── 出典文書

型式指定申請の不正行為で止まっていた出荷と生産が、再開に向けて進み始めた。
国土交通省は2024年2月27日、豊田自動織機で不正行為が行われていた自動車用ディーゼルエンジンの現行3機種が道路運送車両法の基準に適合していることを確認し、出荷停止指示を解除した。出荷は1月29日から停止していた。
これを受けてトヨタ自動車は2024年2月28日、生産を停止していた該当エンジン搭載車種の生産ラインの稼働を3月4日から再開することを発表した。該当するエンジンが搭載された車両はグローバルで10車種、うち日本向け6車種だった。
これによりトヨタ自動車は国内全ての工場で生産を再開し、国内向けモデルの出荷も再開される。トヨタ車体 いなべ工場(三重県いなべ市)の第1ラインでは、不正対象のエンジンを搭載していた「ハイエース」「エース」「グランエース」と、これらと同じ生産ラインの「アルファード/ヴェルファイア」の生産を再開する。岐阜車体(岐阜県各務原市)の第1ラインも、ハイエースとエース、同一ラインの救急車の生産を再開する。
トヨタ車体 吉原工場(愛知県豊田市)で生産し、不正対象のエンジンを搭載していた「ランドクルーザー300」は海外向けの生産を既に再開しているが、今回、国内向けモデルの生産を再開する。トヨタ・モーター・タイランドで生産する「ハイラックス」は3月4日から出荷を再開する。

────

▸ 課題内容:
生産再開の記事のうち、「これを受けてトヨタ自動車は2」で始まり「3月4日から出荷を再開する。」で終わる部分をそのまま書き写してください。 以下の記録は、生産再開の記事とは関係がありません。

── データ抜粋

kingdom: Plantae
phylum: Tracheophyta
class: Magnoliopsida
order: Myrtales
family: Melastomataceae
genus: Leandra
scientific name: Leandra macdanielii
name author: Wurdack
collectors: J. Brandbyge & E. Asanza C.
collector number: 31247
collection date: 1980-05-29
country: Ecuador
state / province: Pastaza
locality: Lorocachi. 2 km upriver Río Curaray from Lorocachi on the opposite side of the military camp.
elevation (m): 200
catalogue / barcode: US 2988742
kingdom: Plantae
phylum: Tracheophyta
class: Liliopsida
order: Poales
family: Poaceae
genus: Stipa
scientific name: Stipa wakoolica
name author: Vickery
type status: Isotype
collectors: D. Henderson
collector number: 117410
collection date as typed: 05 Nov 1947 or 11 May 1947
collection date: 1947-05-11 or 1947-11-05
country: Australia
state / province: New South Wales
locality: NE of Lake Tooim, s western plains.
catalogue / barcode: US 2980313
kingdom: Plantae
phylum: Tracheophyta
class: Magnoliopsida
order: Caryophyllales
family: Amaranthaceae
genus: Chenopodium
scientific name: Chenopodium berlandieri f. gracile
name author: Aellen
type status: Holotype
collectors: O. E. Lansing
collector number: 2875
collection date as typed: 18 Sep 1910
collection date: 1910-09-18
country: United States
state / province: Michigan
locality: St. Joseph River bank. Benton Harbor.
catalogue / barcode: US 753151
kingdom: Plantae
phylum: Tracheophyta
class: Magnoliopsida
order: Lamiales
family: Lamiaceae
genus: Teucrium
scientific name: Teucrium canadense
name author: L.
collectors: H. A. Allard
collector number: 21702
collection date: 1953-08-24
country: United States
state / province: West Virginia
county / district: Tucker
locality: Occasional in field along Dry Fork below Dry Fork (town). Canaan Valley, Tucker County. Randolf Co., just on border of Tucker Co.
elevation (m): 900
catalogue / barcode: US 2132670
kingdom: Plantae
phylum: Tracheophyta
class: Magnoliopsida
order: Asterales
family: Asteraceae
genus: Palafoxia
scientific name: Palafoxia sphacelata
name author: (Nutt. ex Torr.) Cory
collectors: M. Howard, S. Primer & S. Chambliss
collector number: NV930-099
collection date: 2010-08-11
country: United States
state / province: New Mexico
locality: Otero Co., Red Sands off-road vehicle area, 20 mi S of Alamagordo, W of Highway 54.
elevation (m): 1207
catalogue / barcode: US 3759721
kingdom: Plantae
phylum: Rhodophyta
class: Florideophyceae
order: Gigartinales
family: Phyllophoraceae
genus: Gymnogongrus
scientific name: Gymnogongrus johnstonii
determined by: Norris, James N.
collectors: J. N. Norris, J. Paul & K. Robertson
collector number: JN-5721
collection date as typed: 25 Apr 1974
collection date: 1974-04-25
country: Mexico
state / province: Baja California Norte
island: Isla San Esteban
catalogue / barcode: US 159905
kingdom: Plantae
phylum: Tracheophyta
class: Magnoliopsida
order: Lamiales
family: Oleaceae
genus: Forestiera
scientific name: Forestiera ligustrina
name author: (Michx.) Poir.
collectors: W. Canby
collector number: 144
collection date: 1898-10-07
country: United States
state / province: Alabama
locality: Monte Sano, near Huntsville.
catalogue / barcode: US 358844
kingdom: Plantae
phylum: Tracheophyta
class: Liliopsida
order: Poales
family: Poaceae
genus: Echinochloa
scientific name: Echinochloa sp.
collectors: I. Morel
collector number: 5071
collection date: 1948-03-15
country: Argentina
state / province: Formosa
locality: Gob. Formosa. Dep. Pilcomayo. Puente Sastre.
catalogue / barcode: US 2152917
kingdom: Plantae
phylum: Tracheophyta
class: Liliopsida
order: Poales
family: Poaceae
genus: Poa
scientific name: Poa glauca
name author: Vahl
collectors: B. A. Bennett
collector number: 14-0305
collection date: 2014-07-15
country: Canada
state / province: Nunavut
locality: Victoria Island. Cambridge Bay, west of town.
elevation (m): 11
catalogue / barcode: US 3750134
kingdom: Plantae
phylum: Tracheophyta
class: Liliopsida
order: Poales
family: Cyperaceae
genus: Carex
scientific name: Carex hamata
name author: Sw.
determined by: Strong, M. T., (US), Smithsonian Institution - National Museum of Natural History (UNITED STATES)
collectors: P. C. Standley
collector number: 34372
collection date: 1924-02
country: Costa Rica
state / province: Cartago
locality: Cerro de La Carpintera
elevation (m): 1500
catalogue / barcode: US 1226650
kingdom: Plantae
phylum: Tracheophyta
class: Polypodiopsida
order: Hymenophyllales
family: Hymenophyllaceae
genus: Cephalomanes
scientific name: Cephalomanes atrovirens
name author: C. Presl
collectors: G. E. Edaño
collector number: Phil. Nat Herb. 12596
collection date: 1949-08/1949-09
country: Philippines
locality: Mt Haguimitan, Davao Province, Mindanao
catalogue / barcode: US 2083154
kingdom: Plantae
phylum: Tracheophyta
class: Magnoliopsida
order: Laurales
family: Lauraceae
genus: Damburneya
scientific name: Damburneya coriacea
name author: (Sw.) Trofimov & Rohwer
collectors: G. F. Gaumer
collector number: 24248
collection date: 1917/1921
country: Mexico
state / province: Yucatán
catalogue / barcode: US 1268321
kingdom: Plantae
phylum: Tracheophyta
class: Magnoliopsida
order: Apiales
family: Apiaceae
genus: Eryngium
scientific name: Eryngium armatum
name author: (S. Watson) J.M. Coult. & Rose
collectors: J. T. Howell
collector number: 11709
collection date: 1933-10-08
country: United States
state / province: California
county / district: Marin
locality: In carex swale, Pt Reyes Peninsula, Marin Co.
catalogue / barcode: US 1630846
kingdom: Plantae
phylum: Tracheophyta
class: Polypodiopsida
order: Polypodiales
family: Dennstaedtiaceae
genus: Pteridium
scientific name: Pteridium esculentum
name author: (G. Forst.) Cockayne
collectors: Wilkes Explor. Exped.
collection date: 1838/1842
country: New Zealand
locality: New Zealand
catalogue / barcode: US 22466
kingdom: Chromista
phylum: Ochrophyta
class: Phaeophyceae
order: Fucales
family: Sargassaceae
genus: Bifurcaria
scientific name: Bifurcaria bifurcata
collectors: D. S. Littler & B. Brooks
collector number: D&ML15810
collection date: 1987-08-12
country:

────

▸ 課題の結果:
これを受けてトヨタ自動車は2024年2月28日、生産を停止していた該当エンジン搭載車種の生産ラインの稼働を3月4日から再開することを発表した。該当するエンジンが搭載された車両はグローバルで10車種、うち日本向け6車種だった。
これによりトヨタ自動車は国内全ての工場で生産を再開し、国内向けモデルの出荷も再開される。トヨタ車体 いなべ工場(三重県いなべ市)の第1ラインでは、不正対象のエンジンを搭載していた「ハイエース」「エース」「グランエース」と、これらと同じ生産ラインの「アルファード/ヴェルファイア」の生産を再開する。岐阜車体(岐阜県各務原市)の第1ラインも、ハイエースとエース、同一ラインの救急車の生産を再開する。
トヨタ車体 吉原工場(愛知県豊田市)で生産し、不正対象のエンジンを搭載していた「ランドクルーザー300」は海外向けの生産を既に再開しているが、今回、国内向けモデルの生産を再開する。トヨタ・モーター・タイランドで生産する「ハイラックス」は3月4日から出荷を再開する。